I reckon your best way of avoiding this is to do it in SQL rather than in the application.
You can add a
WAITFOR DELAY '000:00:01'
at the end of each loop iteration to provide time for other processes to run - just make sure that you haven't initiated a TRANSACTION such that all other processes are locked out anyway
The query is performing a table lock, thus the inserts are failing.
It sounds to me like you're keeping a lock on the table while processing the results.
You should instead load them into an array or collection of some sort, and close the database connection.
Then process the array.
In addition, while you're doing your select use either:
WITH(NOLOCK) or WITH(READPAST)
I'm not a big fan of using lock hints as you could end up with dirty reads or other weirdness. A couple of other ideas:
Can you break the number of rows down so you don't grab 200k at a time? Is there a way to tell whether you've processed a row - a flag, a timestamp - you could use to make the query? Your query could be 'SELECT TOP 5000 ...' getting a differnet 5k each time. Shorter queries mean shorter-lived locks.
If you can use smaller sets of rows I like the DataSet vs.
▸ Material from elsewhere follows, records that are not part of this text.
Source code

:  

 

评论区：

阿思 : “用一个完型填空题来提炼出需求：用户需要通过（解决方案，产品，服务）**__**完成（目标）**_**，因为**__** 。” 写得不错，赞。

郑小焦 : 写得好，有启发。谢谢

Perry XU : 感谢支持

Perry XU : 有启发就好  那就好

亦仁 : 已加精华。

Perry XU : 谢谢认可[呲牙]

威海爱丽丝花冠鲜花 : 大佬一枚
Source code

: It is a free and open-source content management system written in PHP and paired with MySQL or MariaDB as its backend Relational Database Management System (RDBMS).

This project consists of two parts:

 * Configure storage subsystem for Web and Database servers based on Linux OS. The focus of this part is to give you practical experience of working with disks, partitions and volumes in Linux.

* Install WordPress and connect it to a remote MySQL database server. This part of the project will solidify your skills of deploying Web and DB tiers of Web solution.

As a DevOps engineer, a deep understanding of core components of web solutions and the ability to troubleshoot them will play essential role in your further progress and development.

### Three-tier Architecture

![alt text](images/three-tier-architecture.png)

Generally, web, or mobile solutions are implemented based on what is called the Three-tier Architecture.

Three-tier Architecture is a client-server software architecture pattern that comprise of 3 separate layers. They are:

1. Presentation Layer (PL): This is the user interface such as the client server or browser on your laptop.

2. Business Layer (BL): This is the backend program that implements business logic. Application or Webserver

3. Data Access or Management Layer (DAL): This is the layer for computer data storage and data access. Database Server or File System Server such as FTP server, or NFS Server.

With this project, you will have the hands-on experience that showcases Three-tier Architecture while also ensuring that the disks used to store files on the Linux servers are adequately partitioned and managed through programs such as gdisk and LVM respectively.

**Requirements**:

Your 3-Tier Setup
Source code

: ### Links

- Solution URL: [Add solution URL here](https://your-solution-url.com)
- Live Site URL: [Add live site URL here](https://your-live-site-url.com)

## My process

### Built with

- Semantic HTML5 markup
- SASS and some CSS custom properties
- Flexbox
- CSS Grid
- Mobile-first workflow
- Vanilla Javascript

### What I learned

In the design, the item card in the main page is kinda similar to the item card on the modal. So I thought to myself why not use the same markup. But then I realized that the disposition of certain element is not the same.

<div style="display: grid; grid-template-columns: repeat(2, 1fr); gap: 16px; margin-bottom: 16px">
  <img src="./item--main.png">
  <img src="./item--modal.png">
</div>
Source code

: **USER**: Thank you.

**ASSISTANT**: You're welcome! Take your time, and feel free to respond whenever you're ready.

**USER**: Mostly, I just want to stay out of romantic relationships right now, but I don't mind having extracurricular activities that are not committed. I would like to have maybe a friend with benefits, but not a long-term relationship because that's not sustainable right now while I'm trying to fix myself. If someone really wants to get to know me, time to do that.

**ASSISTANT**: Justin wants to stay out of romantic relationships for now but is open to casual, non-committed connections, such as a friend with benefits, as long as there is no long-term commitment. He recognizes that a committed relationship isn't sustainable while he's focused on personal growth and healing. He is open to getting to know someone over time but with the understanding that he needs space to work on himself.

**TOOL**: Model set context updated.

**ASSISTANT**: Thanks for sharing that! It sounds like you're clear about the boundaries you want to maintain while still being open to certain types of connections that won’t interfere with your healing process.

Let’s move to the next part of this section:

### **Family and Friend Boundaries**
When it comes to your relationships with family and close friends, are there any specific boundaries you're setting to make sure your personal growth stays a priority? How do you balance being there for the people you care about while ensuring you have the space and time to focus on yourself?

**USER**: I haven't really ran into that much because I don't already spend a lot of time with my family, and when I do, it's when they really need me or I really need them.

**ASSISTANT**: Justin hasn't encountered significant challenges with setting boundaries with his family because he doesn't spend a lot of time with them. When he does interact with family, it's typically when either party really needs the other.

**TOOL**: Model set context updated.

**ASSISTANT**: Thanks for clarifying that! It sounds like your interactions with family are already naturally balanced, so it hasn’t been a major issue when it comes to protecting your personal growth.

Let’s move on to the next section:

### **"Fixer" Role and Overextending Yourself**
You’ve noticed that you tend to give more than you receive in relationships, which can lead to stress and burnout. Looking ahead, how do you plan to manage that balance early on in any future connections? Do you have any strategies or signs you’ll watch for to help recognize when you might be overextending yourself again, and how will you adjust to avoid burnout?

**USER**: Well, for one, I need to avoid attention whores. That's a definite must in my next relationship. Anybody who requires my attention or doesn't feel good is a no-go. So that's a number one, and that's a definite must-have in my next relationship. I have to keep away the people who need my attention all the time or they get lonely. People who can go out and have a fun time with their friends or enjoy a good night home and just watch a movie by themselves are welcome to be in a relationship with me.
IDataReader idea. You will be loading data into memory and not consuming any SQL locks, but the amount of memory can cause other problems.
-Brian
You should be able to set the isolation level at the .NET level so that you don't have to include the WITH (NOLOCK) hint.
If you want to go with the batching option, you should be able to specify the Rowcount setting from the .NET level which would tell the database to only return n number of records. By setting these settings at the .NET level they should become database independent and work across all the platforms.